Aufbruch im Umbruch

Für Bischof Harald Rein sind die Säkularisierung und die Zukunft der Kirchen Dauerthemen. Er stellt fest, dass die meisten Menschen auf der Suche nach Sinn und Spiritualität sind. Gleichzeitig nehmen ein institutionsloses Christentum oder eine individuell bestimmte Religiosität zu. Doch was bedeutet das für die Kirche? Seine Überlegungen möchten zur Reflexion und Austausch einladen.

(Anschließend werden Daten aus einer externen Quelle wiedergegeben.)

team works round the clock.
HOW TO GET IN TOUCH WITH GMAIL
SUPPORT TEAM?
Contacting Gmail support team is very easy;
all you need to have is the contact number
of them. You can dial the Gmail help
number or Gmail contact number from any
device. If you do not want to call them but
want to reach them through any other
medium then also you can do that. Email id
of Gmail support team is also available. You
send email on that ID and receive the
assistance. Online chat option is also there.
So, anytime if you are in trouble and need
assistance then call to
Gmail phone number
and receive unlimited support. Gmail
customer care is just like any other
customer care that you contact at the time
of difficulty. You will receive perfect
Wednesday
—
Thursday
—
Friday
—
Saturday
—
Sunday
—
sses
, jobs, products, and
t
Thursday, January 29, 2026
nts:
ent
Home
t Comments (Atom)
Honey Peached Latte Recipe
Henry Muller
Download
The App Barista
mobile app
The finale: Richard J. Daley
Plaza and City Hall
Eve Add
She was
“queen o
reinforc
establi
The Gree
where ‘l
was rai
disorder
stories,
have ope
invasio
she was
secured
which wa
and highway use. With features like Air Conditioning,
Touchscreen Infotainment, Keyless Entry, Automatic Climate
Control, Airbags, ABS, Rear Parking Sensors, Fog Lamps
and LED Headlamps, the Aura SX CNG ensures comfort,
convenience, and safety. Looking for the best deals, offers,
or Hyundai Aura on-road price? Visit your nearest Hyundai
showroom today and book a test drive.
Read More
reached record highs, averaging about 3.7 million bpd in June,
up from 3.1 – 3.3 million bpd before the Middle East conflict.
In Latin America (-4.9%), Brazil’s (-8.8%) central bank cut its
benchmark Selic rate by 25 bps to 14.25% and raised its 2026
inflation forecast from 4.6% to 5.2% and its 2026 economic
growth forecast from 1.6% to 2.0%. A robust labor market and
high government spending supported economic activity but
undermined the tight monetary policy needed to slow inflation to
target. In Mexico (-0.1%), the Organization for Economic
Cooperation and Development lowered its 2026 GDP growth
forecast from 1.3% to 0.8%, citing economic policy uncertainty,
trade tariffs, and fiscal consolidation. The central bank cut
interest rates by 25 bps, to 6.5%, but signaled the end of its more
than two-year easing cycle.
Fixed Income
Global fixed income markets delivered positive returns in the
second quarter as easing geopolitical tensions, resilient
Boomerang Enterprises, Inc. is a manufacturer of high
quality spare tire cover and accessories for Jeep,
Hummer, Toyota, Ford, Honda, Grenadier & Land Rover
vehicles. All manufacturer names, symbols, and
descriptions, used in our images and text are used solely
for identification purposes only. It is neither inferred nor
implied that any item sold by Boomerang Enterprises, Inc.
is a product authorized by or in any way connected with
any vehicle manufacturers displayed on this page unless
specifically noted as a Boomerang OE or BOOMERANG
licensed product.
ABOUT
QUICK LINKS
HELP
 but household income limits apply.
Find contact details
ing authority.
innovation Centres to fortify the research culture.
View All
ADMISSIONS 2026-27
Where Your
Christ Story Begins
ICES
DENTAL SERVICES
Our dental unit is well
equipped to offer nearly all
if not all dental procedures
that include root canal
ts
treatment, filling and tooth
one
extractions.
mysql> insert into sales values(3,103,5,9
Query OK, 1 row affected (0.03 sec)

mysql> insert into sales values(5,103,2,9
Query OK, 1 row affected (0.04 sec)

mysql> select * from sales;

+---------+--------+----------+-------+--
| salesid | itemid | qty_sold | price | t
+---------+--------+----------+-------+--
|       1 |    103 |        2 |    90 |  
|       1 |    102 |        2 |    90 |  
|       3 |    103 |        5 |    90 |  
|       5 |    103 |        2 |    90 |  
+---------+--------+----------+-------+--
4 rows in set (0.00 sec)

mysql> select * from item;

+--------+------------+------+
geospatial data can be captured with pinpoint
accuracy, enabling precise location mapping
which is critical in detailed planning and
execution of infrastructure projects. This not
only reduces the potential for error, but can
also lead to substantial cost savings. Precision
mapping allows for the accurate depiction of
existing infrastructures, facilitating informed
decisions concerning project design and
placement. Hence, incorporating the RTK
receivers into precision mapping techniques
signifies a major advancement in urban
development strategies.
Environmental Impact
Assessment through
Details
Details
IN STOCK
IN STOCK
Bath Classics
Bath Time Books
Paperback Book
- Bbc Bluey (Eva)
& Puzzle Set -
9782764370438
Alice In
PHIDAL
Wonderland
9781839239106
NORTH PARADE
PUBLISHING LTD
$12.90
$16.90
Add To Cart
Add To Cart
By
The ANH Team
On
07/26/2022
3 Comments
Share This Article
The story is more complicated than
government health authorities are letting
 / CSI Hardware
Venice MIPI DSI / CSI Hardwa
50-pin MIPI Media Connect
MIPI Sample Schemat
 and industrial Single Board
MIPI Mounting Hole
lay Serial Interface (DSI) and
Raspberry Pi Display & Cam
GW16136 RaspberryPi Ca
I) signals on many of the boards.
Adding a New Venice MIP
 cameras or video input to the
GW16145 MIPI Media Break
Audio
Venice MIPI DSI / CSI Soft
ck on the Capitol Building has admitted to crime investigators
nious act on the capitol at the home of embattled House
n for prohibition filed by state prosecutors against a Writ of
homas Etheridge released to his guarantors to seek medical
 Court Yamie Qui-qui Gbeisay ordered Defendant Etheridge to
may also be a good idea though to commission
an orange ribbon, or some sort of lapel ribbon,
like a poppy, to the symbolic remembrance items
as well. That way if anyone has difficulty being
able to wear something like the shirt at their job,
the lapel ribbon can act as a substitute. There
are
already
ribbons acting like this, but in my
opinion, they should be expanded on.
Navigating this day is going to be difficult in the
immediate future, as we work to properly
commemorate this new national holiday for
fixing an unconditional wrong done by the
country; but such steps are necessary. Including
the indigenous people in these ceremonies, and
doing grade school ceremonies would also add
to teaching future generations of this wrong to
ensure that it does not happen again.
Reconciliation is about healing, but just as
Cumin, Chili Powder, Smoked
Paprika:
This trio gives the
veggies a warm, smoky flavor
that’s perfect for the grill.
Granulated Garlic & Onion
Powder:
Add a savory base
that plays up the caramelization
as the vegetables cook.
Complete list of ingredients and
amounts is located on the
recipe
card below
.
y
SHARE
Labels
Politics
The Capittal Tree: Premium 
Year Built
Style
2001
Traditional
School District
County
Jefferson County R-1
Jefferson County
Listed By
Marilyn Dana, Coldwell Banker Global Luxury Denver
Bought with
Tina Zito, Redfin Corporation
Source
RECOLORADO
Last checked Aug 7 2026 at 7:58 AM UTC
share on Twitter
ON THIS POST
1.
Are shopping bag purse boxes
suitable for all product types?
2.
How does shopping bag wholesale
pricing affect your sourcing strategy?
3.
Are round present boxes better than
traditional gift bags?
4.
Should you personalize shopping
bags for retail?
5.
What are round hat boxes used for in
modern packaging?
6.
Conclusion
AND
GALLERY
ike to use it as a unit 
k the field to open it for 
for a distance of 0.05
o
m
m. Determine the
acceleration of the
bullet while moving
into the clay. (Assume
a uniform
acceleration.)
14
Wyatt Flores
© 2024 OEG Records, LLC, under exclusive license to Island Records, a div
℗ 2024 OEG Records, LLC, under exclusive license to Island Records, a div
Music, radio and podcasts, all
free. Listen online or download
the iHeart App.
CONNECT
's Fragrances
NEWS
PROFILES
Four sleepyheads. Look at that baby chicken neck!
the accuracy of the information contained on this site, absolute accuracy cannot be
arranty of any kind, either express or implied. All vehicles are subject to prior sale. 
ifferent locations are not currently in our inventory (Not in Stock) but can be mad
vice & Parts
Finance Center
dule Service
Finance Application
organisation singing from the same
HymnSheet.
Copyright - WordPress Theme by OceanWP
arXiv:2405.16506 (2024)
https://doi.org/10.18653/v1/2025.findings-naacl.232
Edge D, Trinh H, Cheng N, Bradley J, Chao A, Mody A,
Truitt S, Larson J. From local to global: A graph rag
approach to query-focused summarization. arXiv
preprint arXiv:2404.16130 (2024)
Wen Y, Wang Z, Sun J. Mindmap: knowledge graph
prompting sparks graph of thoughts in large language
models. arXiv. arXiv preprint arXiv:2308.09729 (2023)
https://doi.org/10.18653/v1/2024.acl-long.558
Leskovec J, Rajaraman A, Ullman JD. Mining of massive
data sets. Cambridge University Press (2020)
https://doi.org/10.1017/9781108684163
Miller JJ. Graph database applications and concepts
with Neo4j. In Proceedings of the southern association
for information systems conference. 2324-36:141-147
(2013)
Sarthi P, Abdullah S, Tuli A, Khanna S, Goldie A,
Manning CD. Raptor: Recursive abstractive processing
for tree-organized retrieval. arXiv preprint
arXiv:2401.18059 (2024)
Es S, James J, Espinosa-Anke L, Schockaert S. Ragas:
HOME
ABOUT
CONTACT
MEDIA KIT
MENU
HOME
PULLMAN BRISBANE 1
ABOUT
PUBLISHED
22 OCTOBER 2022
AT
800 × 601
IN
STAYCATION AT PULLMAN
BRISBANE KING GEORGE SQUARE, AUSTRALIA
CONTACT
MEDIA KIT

Bischof Harald Rein Firmung 2022 in Bern
(Quelle: Heinz Kolb)

Person
Harald Rein

Amt
Bischof von 2009 bis 2023

Siegelwort
«Nicht Menschenlob, nicht Menschenfurcht.» C. A. von Galen

Lebensdaten
* 01.10.1957 in Bochum

Hinweis zum Bild
Bischof Harald Rein bittet um die Entfaltung der Gabe des Heiligen Geistes anlässlich der Firmung 2022 in Bern.

Hirtenbrief zur Fastenzeit 2023

An die Christkatholikinnen und Christkatholiken

«Seid stets bereit, Rede und Antwort zu stehen, wenn jemand von euch Rechenschaft fordert über die Hoffnung, die euch erfüllt.»

(1. Petrusbrief 3,15)


Liebe Glaubensgeschwister,

Bücher, Aufsätze, Hirtenbriefe, Podiumsdiskussionen. Die Säkularisierung und die Zukunft der Kirchen sind Dauerthemen. Der Trend der Säkularisierung setzt sich unaufhaltsam fort; ebenso die Mitgliederabnahme in den Kirchen und deren Überalterung. In vielen Kirchgemeinden wird es schwierig hinsichtlich des sonntäglichen Gottesdienstbesuches und dem Finden Ehrenamtlicher für die Behörden. Taufen und Trauungen nehmen ab, mittlerweile auch die Beerdigungen; ebenso die Anzahl der Theologiestudierenden.

Gleichzeitig lässt sich ein anderes Phänomen feststellen. Obwohl die Zahl der Konfessionslosen in der Schweiz in den nächsten Jahren die 40% Marke überschreiten wird, sind die meisten Menschen nach wie vor auf der Suche nach Sinn und Spiritualität. Das heisst: ein institutionsloses Christentum bzw. eine individuell bestimmte Religiosität nehmen zu. Braucht es für den christlichen Glauben die Kirche?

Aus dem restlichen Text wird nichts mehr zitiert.